On 23 January, 2006 CNet reporters Dawn Kawamoto and Tom Krazit published a story attributed to "a source with the company." The Smoking Gun has posted an 18-page internal HP report detailing the hunt for the corporate leaker...
Written by Jason D. O'Grady, Contributor
On 23 January, 2006 CNet reporters Dawn Kawamoto and Tom Krazit published a story ("HP outlines long-term strategy") that detailed HP's plans to improve the technology the company uses to manage its direct sales, its commercial printing efforts and acquisitions of software companies. The story was attributed to "a source with the company."

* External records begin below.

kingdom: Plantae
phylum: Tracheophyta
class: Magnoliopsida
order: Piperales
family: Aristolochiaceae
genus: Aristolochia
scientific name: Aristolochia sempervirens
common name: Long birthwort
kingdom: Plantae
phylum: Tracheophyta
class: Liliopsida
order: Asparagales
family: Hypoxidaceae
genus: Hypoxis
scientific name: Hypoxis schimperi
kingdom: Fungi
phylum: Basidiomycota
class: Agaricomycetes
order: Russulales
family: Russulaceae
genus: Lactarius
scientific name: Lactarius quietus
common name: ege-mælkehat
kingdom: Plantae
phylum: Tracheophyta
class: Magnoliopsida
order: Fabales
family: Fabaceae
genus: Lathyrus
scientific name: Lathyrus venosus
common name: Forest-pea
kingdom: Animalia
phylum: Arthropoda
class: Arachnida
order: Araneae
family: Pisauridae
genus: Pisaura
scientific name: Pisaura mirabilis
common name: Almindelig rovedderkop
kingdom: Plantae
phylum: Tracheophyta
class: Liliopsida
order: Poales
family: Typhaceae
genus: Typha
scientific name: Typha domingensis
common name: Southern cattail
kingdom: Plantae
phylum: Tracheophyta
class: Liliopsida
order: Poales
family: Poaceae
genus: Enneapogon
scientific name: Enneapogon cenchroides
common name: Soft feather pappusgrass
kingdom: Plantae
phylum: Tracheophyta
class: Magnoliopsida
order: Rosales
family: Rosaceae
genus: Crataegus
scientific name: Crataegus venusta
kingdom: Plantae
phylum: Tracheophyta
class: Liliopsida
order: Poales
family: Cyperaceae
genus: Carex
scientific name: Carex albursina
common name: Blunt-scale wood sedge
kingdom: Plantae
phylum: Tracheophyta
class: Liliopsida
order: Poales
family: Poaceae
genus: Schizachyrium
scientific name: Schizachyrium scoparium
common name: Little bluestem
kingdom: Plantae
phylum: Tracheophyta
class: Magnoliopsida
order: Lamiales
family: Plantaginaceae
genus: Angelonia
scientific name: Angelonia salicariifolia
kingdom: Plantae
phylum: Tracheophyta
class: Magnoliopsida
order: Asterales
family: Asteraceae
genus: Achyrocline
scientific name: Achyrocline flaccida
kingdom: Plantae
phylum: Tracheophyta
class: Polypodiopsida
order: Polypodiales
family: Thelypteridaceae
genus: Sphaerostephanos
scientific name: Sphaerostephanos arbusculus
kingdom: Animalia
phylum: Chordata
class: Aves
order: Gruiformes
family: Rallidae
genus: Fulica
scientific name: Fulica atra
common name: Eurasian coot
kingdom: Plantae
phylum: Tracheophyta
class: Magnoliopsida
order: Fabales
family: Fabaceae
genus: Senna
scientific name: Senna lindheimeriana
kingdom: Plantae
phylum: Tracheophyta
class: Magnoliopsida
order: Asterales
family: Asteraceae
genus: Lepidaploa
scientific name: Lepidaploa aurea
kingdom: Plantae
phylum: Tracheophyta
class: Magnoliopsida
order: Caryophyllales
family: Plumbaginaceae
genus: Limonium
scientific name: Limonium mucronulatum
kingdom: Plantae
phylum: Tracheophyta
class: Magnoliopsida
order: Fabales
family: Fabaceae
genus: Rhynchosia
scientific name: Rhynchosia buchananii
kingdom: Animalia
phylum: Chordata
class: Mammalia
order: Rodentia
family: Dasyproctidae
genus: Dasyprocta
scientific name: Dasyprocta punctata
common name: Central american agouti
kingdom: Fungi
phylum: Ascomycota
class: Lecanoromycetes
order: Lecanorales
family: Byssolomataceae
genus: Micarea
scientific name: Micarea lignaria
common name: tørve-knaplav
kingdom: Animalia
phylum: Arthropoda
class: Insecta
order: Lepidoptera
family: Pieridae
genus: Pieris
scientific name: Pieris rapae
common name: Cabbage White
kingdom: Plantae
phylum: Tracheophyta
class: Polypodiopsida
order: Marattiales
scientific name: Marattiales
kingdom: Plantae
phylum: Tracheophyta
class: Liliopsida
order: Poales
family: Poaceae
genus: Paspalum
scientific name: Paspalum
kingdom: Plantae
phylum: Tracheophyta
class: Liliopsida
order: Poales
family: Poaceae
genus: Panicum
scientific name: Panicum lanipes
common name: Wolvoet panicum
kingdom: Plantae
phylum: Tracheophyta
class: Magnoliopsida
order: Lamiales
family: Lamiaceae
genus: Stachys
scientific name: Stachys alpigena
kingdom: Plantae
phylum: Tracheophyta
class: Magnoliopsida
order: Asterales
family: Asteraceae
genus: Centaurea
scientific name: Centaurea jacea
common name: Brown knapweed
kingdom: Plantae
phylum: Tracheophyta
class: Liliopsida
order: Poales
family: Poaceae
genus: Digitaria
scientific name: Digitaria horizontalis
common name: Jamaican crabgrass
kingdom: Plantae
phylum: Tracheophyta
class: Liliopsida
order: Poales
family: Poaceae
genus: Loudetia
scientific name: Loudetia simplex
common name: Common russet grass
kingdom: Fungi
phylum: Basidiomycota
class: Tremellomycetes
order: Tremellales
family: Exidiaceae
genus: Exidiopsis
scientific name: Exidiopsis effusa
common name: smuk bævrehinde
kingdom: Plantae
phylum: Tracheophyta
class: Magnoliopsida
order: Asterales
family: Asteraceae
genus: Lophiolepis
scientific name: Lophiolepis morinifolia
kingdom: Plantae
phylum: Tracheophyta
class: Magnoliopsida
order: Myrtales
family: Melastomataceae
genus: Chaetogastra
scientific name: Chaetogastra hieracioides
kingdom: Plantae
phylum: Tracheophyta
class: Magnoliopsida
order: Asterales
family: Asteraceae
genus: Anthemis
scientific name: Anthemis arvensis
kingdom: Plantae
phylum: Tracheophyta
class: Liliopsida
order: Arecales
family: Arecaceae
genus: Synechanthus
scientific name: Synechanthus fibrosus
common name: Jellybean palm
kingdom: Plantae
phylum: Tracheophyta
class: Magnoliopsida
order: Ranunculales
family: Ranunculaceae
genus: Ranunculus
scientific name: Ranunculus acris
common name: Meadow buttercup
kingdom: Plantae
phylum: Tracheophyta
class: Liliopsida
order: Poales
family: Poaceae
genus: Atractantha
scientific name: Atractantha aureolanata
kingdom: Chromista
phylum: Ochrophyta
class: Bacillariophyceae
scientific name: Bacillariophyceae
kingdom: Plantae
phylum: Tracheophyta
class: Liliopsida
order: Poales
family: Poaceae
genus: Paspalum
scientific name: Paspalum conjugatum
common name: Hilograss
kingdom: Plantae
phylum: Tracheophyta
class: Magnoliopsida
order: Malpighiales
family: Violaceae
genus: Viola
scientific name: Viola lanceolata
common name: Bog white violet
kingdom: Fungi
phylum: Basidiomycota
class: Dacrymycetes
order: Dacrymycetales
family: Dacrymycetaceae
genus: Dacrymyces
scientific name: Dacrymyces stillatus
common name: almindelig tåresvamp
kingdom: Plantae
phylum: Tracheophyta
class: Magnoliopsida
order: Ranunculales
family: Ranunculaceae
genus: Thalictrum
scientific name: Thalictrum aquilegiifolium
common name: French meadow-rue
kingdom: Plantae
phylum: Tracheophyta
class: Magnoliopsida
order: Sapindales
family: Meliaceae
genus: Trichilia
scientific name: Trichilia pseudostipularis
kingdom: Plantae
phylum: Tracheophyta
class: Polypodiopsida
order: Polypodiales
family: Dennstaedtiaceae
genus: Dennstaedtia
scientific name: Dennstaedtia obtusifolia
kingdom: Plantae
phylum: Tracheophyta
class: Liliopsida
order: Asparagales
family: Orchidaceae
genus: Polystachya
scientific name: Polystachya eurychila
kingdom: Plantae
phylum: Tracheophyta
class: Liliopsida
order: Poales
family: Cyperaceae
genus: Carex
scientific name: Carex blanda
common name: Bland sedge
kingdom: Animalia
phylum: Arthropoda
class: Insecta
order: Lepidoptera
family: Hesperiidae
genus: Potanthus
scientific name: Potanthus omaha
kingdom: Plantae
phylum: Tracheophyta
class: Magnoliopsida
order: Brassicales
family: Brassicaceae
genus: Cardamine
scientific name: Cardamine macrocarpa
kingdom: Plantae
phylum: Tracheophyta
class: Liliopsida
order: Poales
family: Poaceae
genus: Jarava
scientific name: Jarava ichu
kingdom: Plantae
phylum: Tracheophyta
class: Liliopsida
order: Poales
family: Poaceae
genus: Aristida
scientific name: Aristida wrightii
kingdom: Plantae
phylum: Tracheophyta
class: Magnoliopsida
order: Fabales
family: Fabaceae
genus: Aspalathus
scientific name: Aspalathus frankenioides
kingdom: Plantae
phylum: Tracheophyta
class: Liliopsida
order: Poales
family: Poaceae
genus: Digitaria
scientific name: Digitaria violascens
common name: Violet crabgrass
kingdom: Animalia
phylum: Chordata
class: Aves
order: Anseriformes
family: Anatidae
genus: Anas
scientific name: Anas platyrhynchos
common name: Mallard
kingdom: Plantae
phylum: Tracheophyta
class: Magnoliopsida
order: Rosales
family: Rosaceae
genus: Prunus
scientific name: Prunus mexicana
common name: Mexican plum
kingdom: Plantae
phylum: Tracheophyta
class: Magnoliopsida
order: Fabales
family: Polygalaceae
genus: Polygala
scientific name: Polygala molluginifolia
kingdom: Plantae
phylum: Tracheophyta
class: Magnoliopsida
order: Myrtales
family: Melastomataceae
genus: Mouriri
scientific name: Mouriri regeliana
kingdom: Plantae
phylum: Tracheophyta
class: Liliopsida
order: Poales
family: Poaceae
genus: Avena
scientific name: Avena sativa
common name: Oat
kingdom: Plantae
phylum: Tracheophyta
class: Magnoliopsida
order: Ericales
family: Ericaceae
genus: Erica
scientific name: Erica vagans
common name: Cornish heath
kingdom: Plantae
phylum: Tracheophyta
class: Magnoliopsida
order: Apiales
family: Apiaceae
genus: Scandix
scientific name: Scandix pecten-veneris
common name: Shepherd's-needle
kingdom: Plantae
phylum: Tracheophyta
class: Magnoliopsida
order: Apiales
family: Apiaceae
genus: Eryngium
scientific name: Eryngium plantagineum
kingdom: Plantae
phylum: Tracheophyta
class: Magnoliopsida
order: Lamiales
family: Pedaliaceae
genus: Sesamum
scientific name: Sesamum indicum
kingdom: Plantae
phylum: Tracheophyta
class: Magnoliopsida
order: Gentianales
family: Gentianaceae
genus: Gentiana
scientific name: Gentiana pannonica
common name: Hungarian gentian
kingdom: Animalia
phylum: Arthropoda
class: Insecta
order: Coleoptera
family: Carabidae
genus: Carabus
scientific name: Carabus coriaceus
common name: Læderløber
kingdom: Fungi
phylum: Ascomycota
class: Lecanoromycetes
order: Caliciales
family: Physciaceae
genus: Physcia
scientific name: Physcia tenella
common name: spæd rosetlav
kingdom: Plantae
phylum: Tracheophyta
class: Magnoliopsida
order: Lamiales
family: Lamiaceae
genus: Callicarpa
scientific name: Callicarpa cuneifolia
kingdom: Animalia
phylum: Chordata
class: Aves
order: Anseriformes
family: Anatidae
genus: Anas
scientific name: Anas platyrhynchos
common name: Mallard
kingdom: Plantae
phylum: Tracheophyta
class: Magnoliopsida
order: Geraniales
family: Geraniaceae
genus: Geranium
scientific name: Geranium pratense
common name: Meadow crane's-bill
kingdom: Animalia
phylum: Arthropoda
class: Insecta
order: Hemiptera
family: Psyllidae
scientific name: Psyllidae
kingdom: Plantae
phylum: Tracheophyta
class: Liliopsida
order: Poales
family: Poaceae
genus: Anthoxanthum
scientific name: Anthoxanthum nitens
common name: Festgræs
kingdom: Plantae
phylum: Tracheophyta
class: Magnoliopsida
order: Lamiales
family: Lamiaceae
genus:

The Smoking Gun has posted an 18-page internal HP report detailing the hunt for the corporate leaker behind the story. The document was released by the House of Representatives committee examining the company's search, which included obtaining the private phone records for board members and journalists.

The May 24 memo from attorney Kevin Hunsaker, HP's director of ethics, was addressed to the firm's board of directors, CEO Mark Hurd, and Ann Baskins, who was the company's general counsel until her resignation this week.

It's interesting to note, as several of you have pointed out, that HP did not attempt to litigate the journalists or their employer, CNet Networks, Inc. in this case. If this would have been Apple, would they have gone after CNet (or the journos) for their sources? Probably not after Apple's loss in their case against me and Kasper Jade of AppleInsider. But before our case? Maybe.
So although HP didn't sue CNet or the journos, they arguably did something much worse. HP and their agents used social engineering (now called "pretexting") to fraudulently obtain the reporter's private telephone records. Pretexting involves calling the phone company and faking someone's identity to request duplicate copies of their bill. The reporter's private phone records were searched against a list of HP board of directors home and mobile phone numbers. All of these shady tactics are a direct violation of every American citizen's federally-protected right to privacy.
The HP mess morass makes me wonder how far Apple went in their investigation of me. Does Apple hire the same less-than-ethical "security consultants" as HP? I hope not. For their sake.